(Teleborsa) – La Manovra si appresta ad avviare l’iter parlamentare senza aver prima placato le divisioni che ancora persistono all’interno della maggioranza, con Salvini che minaccia le banche, Forza Italia divisa fra la difesa degli Istituti di credito e la questione degli affitti brevi, mentre dai Ministeri si sollecita una spending review più clemente di quella attuale, che punta a racimolare 7 miliardi.
E’ in questo quadro che si delinea nei prossimi giorni un nuovo vertice di maggioranza, molto probabilmente martedì, per appianare le divergenze prima dello sbarco in Parlamento.
“Ogni lamentela in più sarà un miliardo in più che chiederemo. Gli unici che non si possono lamentare in Italia sono i banchieri”, ha ribadito il leader della Lega Matteo Salvini a proposito del contributo sulle banche, in vista del confronto con gli alleati, che ci sarà probabilmente martedì alla presenza della Premier Giorgia Meloni, e dell’incontro del suo team economico con il Ministro dell’Economia Giancarlo Giorgetti già in calendario per mercoledì. Salvini ha anche ricordato che la richiesta di 4 miliardi o anche di più (si parla di salire a 6-7 miliardi) è nulla a confronto dei guadagni incassati dalle banche, che la Lega quantifica in 50 miliardi pe il 2025, soprattutto considerato che una parte di quei guadagni è “dovuta alle commissioni che (le banche) impongono ai commercianti o agli interessi che chiedono a chi prende un prestito, o che non danno a chi lascia i soldi in banca”.

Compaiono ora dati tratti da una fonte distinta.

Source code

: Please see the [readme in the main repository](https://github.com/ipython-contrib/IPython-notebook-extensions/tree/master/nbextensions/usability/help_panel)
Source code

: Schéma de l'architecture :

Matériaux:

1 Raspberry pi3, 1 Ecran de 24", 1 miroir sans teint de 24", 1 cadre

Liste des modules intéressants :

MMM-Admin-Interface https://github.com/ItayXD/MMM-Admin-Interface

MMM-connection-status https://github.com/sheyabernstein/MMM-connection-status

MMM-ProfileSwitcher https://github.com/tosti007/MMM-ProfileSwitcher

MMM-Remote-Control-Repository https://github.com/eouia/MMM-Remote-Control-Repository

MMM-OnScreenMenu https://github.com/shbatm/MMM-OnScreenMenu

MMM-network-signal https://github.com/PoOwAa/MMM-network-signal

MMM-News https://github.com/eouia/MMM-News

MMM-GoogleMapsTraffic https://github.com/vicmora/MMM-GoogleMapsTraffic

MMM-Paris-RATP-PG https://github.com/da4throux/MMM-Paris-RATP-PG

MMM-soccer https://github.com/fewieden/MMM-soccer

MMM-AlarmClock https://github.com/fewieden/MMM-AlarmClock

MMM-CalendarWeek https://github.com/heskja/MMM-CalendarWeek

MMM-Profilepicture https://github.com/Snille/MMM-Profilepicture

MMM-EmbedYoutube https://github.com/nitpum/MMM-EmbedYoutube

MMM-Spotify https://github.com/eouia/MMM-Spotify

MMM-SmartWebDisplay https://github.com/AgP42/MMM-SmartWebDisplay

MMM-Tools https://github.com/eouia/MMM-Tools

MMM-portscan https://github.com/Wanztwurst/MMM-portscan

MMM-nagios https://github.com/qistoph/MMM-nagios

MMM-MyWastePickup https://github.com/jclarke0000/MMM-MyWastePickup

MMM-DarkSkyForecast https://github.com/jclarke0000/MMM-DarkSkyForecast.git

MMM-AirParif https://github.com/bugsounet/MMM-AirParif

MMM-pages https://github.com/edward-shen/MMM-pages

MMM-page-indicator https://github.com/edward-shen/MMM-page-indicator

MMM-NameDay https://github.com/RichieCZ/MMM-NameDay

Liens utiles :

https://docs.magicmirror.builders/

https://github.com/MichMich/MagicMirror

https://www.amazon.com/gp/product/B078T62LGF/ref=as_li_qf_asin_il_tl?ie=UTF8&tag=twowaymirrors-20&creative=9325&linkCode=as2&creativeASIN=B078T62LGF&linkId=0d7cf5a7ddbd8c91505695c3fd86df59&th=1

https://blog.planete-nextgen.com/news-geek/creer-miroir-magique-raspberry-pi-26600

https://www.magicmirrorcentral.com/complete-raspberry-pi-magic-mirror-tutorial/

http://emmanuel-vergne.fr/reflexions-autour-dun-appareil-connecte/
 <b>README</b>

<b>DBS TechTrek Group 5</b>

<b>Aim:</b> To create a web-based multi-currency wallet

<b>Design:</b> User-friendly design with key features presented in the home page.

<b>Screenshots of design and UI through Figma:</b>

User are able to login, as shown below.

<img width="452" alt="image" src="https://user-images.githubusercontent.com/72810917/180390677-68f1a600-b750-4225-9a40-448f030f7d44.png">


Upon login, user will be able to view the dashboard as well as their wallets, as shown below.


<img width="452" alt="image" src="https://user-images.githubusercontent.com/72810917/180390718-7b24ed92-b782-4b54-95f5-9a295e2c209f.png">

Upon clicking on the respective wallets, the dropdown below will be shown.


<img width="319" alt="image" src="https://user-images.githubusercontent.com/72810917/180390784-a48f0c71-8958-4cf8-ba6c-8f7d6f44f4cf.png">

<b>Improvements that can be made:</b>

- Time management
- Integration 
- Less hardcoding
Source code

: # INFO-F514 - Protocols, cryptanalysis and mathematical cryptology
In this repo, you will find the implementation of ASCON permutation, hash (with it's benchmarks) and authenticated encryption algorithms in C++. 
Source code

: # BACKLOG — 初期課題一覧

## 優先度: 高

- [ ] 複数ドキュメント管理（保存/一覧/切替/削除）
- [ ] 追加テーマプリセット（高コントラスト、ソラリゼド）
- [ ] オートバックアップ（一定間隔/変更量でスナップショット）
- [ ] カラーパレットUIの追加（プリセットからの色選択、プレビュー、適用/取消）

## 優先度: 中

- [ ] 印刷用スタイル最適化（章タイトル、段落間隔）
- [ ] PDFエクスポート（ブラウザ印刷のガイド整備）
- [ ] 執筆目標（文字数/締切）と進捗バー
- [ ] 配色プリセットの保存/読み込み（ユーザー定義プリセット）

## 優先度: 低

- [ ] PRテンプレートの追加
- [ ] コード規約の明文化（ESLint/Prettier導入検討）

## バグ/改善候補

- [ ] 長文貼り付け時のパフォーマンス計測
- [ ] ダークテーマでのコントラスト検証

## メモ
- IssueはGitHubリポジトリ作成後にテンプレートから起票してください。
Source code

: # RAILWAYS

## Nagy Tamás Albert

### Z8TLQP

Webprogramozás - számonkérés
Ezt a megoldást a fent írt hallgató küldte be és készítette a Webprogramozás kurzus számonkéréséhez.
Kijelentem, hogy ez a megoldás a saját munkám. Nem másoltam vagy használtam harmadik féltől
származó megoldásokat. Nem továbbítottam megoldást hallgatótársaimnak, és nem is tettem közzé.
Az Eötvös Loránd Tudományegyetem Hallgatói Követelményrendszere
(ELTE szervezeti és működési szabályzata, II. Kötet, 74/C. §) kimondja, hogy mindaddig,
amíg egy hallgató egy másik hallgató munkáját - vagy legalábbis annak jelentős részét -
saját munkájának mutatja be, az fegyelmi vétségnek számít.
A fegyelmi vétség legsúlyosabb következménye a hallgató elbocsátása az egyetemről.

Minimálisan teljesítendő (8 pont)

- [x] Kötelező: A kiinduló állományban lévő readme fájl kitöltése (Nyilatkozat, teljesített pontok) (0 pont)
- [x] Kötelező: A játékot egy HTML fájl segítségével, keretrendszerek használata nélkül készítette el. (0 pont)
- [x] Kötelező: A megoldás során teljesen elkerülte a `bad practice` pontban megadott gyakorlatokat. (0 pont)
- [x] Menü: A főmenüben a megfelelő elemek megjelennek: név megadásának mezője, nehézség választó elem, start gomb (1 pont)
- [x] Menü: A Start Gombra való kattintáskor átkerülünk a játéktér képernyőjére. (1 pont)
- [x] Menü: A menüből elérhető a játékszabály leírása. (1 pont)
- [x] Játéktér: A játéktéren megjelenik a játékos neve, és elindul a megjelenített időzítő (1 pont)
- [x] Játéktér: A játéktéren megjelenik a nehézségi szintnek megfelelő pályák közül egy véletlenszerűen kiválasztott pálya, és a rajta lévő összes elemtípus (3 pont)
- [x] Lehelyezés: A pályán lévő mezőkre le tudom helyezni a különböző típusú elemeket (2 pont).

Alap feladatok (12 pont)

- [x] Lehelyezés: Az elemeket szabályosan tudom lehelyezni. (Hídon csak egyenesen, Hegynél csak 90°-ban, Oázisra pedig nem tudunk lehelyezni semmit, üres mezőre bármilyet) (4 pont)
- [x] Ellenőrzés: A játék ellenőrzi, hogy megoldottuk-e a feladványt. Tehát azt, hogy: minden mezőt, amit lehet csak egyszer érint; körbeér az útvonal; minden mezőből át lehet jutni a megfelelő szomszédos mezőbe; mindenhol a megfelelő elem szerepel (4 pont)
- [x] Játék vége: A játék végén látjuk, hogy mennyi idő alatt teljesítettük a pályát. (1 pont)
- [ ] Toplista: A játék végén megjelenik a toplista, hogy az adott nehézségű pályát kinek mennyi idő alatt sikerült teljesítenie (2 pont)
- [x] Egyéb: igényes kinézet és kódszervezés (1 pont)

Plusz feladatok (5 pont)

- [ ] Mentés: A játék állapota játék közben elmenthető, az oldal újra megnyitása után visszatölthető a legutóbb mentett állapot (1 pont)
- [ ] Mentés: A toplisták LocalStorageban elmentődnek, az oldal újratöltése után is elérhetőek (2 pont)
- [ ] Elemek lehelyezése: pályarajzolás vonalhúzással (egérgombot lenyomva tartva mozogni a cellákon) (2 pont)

Dal canto suo, Forza Italia contesta la forma più che la sostanza e sollecita il titolare del MEF a chiarire se ci sarà un aumento della tassazione sui redditi bancari (tassa sugli extraprofitti) o se il contributo prenderà altre forme, ad esempio quella di un credito d’imposta. E se da un lato si chiede al ceto bancario “un contributo all’economia reale”, dall’altro si parla di un aumento “non concordato” della tassazione.
L’altro dossier calo sono gli affitti brevi, con Forza Italia che propone l’estensione del canone concordato in alternativa aell’aumento della tassazione dal 21% al 26%, che penalizzerebbe il ceto medio.
C’è poi la questione del taglio dei costi dei Ministeri, che vale 7 miliardi, e penalizza soprattutto il dicastero di Matteo Salvini. Una spending review che vede poche alternative, soprattutto non a carico delle banche.